- [Work instruction A] In the restaurant feature, where does the sushi chef say the day's fish comes from?
- [Work instruction B] Continue the restaurant feature from its last sentence.

── Excerpt

At the counter, specialty sushi chef Ikuma Sato stands with quiet authority, his hands moving with the precision of a calligrapher. “So today,” someone asks, “where is the fish from?”

“From Kumamoto Prefecture, Kyushu Island.”

The answer is simple, but the story it holds is vast: early morning markets, the frantic energy of fish auctions, the silent transactions of seafood flown across the seas. Here at Yamazato, Sato’s sushi is a meditation on that journey—where a single piece of toro is less about indulgence and more about what an artisan can conjure with the watery harvest.

Hotel Okura Manila executives: Yoki Takeuchi, director of restaurants, and GM Jan William Marshall 

And then there’s the fire.

At the teppanyaki counter, specialty teppan chef Katsuji Kato prepares for battle. Avee T. has a shot of chef Kato just as fire engulfs the Wagyu and we hear the hiss, smell the sizzle, and see the chef’s face beaming through the blaze. His blade then glints under the warm lights, slicing through thick cuts of beef with the confidence of a man who knows the exact moment fat will surrender to flame. He has done this countless times. We are told that Kato-san is the quietest of the three, but with his knife, he speaks through steel. The result is a saucerful of sorcery: how soft and juicy the cuts of steak are, disappearing swiftly like Daredevil from our plates.

────
── Excerpted data

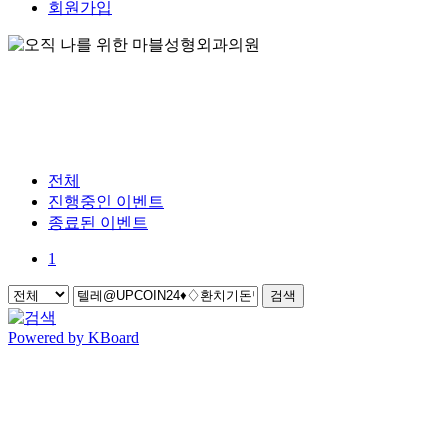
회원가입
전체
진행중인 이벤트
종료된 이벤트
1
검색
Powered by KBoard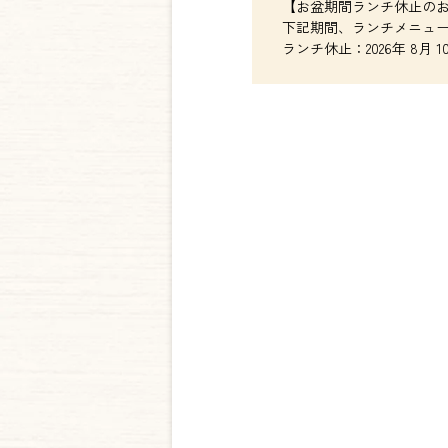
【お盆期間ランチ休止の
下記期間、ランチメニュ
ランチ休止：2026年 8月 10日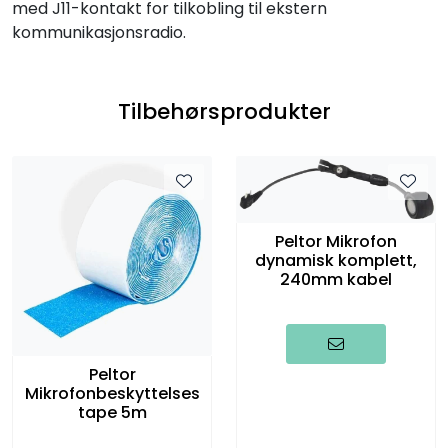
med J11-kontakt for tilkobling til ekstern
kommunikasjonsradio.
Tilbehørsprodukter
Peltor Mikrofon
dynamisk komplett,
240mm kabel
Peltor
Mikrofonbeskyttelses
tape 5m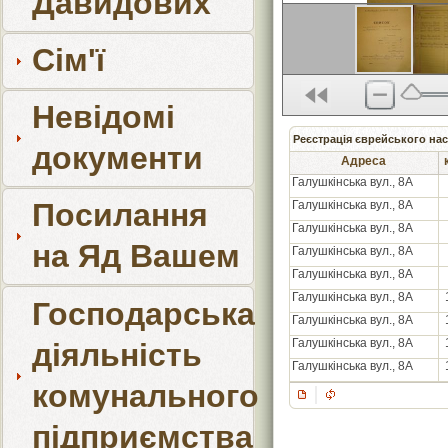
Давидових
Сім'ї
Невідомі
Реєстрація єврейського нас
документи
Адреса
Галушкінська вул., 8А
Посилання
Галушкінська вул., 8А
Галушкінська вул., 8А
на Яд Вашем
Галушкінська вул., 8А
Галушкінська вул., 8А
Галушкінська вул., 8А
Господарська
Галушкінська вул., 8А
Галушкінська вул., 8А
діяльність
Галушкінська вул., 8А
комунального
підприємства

────

- [Task output A] From Kumamoto Prefecture, Kyushu Island.

- [Task output B]
And presiding over it all, like a shogun surveying his domain, is executive chef Keiichiro Fujino. Decades of experience weigh in his voice— years spent crafting kaiseki meals for diplomats, mastering the art of sequencing flavors, balancing salt and sweetness, texture and temperature, indulgence and restraint. The push and pull of it all. “Kaiseki is about timing,” he would say in effect. “You have to listen to the seasons.”

Trust the Japanese on this: there is no greater wonder than tasting the ephemeral.

Appetizers prepared by chef Fujino—one component is a bite of grilled goma dofu (sesame tofu) with sea urchin sauce and a hint of brandy. 

“Our strength is that we have three chefs,” explains Yoki Takeuchi, Hotel Okura Manila director of restaurants. “If there was only one Japanese chef, everything would be inspired by that person. But with three, we can collaborate and gather each of their skills.” Like culinary Avengers assembling.

This is why what we are having—the Special Collaboration Kaiseki menu—feels layered, nuanced. It begins with some Spring-inspired appetizers. One component is a bite of grilled goma dofu (sesame tofu) with sea urchin sauce and a hint of brandy. “All Yamazato restaurants serve this,” chef Funino mentions. “It is our signature.” We also partake of umaki (Japanese rolled omelet with unagi (eel); Japanese oysters from Hiroshima flavored with curry; and skewers with anago (saltwater eel), olive and cucumber.

Sautéed seasonal Japanese bamboo shoots 

What follows are some sautéed seasonal Japanese bamboo shoots. I think there are parts here purely for artful effect, but I wolf it down, anyway.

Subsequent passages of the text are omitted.